● ABOUT THIS EXERCISE
Filter the records for "left" and keep each line that has it.

Collected data:
►
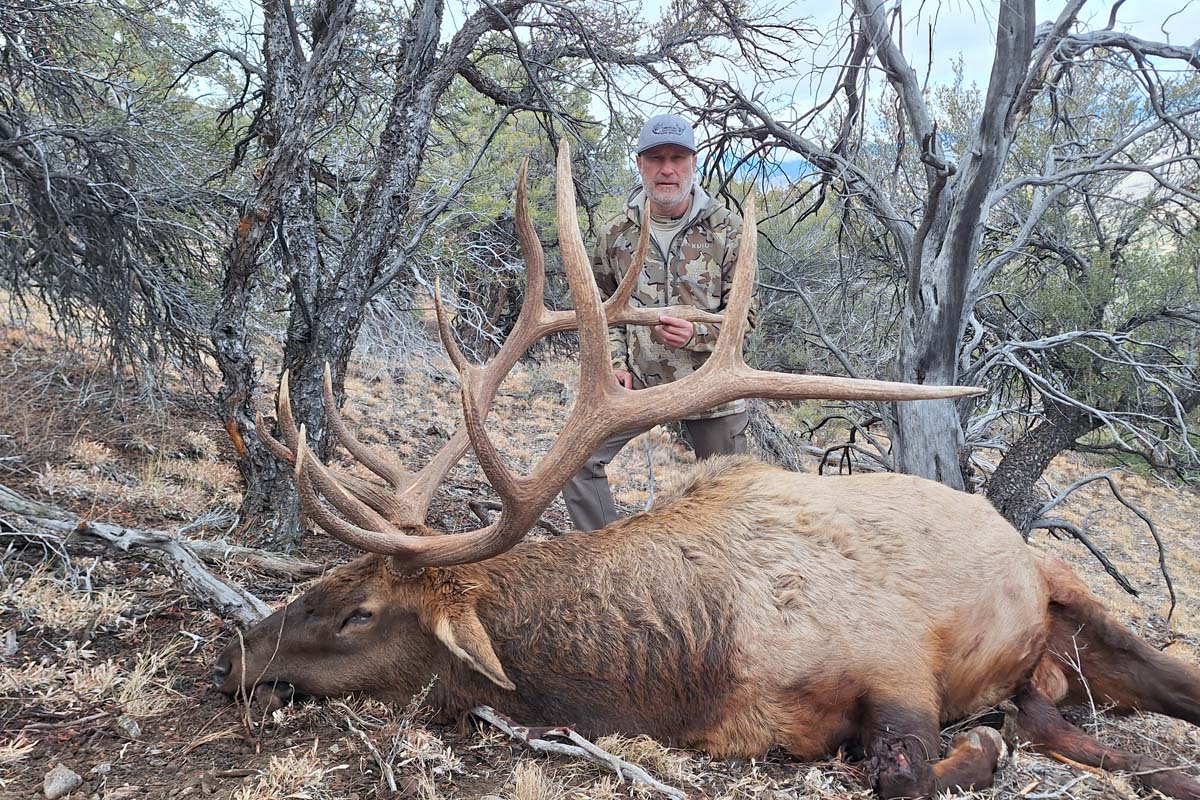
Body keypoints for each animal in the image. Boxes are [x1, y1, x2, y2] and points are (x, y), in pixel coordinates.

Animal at [214, 144, 1200, 798]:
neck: (691, 670)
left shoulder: (899, 670)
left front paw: (987, 747)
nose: (238, 654)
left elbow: (908, 774)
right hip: (1060, 664)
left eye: (359, 613)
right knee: (1067, 715)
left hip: (1075, 595)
◄
● FINISHED EXERCISE
left shoulder: (899, 670)
left front paw: (987, 747)
left elbow: (908, 774)
left eye: (359, 613)
left hip: (1075, 595)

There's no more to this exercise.